> [OBJECTIVE]: Edit all of the data below so that every "common name" becomes "vernacular name", leaving everything else unchanged.

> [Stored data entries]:
'''

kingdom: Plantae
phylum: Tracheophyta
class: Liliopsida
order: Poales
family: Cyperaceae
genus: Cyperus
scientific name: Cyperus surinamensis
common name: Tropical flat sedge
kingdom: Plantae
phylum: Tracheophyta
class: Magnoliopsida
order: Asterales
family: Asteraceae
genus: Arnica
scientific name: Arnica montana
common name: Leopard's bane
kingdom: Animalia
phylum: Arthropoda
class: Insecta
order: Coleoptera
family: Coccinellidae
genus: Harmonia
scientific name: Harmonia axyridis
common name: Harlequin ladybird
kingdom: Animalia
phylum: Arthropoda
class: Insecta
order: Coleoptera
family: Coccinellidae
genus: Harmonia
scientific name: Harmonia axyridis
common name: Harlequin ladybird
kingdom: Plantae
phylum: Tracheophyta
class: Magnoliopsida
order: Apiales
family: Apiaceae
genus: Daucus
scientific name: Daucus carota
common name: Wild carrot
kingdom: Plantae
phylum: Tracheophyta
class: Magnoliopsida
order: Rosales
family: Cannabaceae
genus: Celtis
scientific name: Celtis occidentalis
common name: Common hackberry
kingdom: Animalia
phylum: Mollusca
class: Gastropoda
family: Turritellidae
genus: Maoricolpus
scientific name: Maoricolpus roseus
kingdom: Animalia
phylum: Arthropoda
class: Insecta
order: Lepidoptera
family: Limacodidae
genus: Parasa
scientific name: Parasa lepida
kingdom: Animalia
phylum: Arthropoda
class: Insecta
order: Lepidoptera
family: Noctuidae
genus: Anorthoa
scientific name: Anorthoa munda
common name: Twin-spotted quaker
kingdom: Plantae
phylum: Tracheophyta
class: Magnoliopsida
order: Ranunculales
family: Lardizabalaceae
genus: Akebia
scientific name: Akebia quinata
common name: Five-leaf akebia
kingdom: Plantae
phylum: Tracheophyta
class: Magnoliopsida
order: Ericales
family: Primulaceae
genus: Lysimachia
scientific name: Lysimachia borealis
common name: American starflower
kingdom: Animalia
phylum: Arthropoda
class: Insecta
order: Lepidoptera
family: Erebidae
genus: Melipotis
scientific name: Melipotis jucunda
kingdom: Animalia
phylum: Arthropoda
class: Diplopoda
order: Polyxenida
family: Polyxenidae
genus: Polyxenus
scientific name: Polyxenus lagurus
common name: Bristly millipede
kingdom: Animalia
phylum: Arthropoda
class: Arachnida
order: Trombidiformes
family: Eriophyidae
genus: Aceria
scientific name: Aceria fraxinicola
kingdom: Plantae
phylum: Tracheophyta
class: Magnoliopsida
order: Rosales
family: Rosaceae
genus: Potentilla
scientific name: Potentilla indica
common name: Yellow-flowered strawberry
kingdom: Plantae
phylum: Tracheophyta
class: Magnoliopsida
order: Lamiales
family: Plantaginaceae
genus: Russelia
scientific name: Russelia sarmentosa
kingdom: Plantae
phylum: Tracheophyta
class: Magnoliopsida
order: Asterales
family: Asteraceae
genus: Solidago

'''

> [THE RESPONSE]:
kingdom: Plantae
phylum: Tracheophyta
class: Liliopsida
order: Poales
family: Cyperaceae
genus: Cyperus
scientific name: Cyperus surinamensis
vernacular name: Tropical flat sedge
kingdom: Plantae
phylum: Tracheophyta
class: Magnoliopsida
order: Asterales
family: Asteraceae
genus: Arnica
scientific name: Arnica montana
vernacular name: Leopard's bane
kingdom: Animalia
phylum: Arthropoda
class: Insecta
order: Coleoptera
family: Coccinellidae
genus: Harmonia
scientific name: Harmonia axyridis
vernacular name: Harlequin ladybird
kingdom: Animalia
phylum: Arthropoda
class: Insecta
order: Coleoptera
family: Coccinellidae
genus: Harmonia
scientific name: Harmonia axyridis
vernacular name: Harlequin ladybird
kingdom: Plantae
phylum: Tracheophyta
class: Magnoliopsida
order: Apiales
family: Apiaceae
genus: Daucus
scientific name: Daucus carota
vernacular name: Wild carrot
kingdom: Plantae
phylum: Tracheophyta
class: Magnoliopsida
order: Rosales
family: Cannabaceae
genus: Celtis
scientific name: Celtis occidentalis
vernacular name: Common hackberry
kingdom: Animalia
phylum: Mollusca
class: Gastropoda
family: Turritellidae
genus: Maoricolpus
scientific name: Maoricolpus roseus
kingdom: Animalia
phylum: Arthropoda
class: Insecta
order: Lepidoptera
family: Limacodidae
genus: Parasa
scientific name: Parasa lepida
kingdom: Animalia
phylum: Arthropoda
class: Insecta
order: Lepidoptera
family: Noctuidae
genus: Anorthoa
scientific name: Anorthoa munda
vernacular name: Twin-spotted quaker
kingdom: Plantae
phylum: Tracheophyta
class: Magnoliopsida
order: Ranunculales
family: Lardizabalaceae
genus: Akebia
scientific name: Akebia quinata
vernacular name: Five-leaf akebia
kingdom: Plantae
phylum: Tracheophyta
class: Magnoliopsida
order: Ericales
family: Primulaceae
genus: Lysimachia
scientific name: Lysimachia borealis
vernacular name: American starflower
kingdom: Animalia
phylum: Arthropoda
class: Insecta
order: Lepidoptera
family: Erebidae
genus: Melipotis
scientific name: Melipotis jucunda
kingdom: Animalia
phylum: Arthropoda
class: Diplopoda
order: Polyxenida
family: Polyxenidae
genus: Polyxenus
scientific name: Polyxenus lagurus
vernacular name: Bristly millipede
kingdom: Animalia
phylum: Arthropoda
class: Arachnida
order: Trombidiformes
family: Eriophyidae
genus: Aceria
scientific name: Aceria fraxinicola
kingdom: Plantae
phylum: Tracheophyta
class: Magnoliopsida
order: Rosales
family: Rosaceae
genus: Potentilla
scientific name: Potentilla indica
vernacular name: Yellow-flowered strawberry
kingdom: Plantae
phylum: Tracheophyta
class: Magnoliopsida
order: Lamiales
family: Plantaginaceae
genus: Russelia
scientific name: Russelia sarmentosa
kingdom: Plantae
phylum: Tracheophyta
class: Magnoliopsida
order: Asterales
family: Asteraceae
genus: Solidago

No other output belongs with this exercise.